Musk’s emoji message came in response to a statement from Parag Agrawal, Twitter’s CEO, about how the social media company calculates the number of fake accounts on its platform.

While Musk had — and continues to — claim that the number of spam accounts on Twitter is much higher than the company wants to let on, Agrawal argued there was no way the billionaire would be able to estimate that number.

“Unfortunately, we don’t believe that this specific estimation can be performed externally, given the critical need to use both public and private information (which we can’t share),” Agrawal wrote. “Externally, it’s not even possible to know which accounts are counted as mDAUS [monetizable daily active users] on any given day.”

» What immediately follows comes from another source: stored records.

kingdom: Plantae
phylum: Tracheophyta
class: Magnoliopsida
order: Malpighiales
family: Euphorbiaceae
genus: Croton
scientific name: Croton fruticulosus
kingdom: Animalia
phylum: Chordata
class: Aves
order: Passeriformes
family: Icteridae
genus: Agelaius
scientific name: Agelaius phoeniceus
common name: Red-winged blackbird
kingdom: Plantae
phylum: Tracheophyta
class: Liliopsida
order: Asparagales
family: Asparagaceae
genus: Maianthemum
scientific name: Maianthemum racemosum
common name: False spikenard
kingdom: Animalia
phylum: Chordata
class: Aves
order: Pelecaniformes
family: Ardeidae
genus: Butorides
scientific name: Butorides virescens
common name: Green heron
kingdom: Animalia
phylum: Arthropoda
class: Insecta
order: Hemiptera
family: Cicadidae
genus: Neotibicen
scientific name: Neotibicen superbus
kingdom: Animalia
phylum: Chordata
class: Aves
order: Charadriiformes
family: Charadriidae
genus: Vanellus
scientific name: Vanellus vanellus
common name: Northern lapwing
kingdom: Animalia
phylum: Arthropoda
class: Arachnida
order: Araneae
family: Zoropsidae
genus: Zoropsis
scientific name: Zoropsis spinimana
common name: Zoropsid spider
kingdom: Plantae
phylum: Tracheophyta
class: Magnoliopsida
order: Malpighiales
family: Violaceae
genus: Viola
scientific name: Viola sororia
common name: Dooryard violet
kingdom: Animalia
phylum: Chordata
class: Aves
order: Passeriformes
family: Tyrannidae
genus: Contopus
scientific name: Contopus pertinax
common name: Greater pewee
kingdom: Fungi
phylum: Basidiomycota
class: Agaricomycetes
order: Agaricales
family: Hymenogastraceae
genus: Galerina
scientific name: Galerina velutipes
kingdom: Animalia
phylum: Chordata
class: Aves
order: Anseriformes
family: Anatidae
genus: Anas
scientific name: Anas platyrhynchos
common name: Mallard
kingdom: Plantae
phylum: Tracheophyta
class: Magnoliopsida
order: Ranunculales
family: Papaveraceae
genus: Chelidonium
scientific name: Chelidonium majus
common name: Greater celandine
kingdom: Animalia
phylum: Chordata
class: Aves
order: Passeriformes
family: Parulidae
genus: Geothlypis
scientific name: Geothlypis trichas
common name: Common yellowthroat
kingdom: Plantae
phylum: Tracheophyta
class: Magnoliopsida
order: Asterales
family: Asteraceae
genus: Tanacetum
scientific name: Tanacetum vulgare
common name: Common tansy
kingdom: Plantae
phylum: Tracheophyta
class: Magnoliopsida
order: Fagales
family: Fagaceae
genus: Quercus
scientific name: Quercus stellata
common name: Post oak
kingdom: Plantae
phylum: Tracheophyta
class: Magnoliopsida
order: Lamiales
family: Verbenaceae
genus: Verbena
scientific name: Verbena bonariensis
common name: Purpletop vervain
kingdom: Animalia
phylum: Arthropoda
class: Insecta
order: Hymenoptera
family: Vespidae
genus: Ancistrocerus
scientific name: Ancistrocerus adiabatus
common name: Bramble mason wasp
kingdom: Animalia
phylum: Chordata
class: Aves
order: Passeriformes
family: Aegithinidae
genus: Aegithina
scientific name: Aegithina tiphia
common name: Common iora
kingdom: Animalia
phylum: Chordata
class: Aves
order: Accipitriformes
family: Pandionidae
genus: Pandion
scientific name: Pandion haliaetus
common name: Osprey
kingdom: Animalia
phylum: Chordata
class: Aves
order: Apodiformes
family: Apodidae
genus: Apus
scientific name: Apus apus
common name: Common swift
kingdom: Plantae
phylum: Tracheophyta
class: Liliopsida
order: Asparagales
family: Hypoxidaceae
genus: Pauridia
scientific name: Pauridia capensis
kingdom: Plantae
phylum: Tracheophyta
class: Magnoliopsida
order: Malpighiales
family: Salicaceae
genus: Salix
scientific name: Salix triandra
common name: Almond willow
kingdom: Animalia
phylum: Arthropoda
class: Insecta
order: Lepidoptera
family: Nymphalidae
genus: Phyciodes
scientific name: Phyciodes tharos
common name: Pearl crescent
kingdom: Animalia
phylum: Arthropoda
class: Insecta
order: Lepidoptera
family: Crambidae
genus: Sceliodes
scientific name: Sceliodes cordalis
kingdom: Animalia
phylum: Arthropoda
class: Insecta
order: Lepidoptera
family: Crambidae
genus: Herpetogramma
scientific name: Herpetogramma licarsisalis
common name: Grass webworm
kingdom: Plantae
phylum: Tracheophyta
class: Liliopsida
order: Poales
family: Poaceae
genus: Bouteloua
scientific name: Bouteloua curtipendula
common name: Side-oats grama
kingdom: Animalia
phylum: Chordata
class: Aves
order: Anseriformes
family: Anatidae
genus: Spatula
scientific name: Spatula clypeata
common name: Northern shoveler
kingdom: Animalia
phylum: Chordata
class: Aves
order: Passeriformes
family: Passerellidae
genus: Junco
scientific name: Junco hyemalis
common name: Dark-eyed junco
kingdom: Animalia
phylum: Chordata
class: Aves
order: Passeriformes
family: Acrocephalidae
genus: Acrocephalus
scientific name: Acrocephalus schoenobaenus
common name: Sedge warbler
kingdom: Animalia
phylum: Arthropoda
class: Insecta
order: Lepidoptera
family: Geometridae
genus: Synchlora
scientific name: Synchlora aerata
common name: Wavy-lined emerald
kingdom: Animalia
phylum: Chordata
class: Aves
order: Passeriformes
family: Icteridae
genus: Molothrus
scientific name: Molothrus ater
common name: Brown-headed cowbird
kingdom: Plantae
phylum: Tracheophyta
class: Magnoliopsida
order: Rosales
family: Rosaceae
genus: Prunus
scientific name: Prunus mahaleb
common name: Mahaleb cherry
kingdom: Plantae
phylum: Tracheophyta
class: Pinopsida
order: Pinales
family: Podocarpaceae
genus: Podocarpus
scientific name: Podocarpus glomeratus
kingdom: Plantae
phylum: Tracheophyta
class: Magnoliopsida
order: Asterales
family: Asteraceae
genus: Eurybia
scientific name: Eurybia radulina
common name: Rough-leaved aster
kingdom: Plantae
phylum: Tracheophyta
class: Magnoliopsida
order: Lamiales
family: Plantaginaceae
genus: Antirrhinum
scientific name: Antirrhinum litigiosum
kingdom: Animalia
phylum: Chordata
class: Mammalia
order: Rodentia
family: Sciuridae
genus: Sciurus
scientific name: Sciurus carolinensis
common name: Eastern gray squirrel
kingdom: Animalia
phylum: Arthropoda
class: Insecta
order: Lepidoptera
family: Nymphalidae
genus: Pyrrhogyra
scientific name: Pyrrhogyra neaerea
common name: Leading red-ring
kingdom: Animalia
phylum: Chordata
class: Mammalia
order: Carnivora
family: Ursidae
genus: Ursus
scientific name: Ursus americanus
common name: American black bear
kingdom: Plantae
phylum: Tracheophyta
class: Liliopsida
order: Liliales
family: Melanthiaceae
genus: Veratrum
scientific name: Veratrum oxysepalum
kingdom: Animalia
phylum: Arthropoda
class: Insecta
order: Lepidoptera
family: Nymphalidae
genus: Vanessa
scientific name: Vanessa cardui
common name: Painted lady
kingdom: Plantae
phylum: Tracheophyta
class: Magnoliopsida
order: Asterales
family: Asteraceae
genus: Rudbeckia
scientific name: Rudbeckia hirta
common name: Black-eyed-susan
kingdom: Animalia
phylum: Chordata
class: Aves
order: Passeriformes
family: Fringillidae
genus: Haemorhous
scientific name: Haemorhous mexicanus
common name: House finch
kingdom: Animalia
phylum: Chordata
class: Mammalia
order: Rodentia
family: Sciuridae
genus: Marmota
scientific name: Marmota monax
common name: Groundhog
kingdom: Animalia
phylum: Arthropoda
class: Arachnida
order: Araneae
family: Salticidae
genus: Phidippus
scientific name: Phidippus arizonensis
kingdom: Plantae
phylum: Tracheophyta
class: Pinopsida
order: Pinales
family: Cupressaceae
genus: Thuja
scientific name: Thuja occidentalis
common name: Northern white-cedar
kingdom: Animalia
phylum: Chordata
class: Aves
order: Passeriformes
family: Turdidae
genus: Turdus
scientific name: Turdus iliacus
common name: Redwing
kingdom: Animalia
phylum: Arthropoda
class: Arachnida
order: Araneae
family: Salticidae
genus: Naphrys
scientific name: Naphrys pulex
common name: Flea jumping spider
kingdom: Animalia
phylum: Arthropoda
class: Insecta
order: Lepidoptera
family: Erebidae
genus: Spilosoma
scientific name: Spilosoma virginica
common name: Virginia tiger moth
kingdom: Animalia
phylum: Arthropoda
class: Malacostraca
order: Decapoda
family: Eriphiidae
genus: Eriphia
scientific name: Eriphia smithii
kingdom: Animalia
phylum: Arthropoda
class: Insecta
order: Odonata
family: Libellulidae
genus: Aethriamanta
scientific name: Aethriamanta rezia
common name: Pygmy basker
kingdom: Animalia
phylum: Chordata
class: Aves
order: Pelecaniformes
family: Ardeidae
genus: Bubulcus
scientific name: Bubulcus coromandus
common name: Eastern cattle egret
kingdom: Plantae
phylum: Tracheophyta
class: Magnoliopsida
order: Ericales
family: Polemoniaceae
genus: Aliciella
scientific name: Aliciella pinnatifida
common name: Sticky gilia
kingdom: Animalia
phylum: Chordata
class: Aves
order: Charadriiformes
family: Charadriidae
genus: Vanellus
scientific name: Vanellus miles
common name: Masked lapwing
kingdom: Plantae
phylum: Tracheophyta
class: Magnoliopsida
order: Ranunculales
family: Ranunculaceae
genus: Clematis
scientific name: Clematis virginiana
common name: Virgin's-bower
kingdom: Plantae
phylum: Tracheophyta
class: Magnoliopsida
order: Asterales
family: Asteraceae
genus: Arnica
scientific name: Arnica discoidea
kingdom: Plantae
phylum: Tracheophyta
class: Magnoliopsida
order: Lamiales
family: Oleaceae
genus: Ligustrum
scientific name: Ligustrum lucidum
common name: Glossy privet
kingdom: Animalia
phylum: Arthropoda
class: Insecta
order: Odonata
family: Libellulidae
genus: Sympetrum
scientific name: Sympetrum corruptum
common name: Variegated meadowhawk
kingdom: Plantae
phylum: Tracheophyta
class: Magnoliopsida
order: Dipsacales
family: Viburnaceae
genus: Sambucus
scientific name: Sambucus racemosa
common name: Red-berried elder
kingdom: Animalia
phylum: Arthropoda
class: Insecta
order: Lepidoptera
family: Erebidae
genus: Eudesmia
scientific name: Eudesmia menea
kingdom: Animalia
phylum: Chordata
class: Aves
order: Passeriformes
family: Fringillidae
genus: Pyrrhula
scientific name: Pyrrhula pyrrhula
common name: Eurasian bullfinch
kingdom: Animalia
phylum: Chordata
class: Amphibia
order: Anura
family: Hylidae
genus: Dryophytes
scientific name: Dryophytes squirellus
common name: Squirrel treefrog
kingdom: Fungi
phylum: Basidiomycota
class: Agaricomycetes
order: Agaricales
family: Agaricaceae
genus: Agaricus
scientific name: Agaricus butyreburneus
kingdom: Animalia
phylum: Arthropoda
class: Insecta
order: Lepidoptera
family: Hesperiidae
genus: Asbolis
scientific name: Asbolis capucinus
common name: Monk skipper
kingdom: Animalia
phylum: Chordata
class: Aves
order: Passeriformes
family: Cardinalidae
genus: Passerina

Musk responded to Agrawal’s tweet with the poop emoji, and then followed up his wordless initial reply with a separate tweet: “So how do advertisers know what they’re getting for their money? This is fundamental to the financial health of Twitter,” Musk wrote.

In the lawsuit filed Tuesday, Twitter argued that Musk’s emoji response was one of the clearest examples of how the billionaire had “disparaged” the social media company.

“Since signing the merger agreement, Musk has repeatedly disparaged Twitter and the deal, creating business risks for Twitter and downward pressure on its share price,” the lawsuit claimed.

“He has purported to put the deal on ‘hold’ pending satisfaction of imaginary conditions … violated his non-disparagement obligation, misused confidential information, and otherwise failed to employ required efforts to consummate the acquisition,” the complaint continued.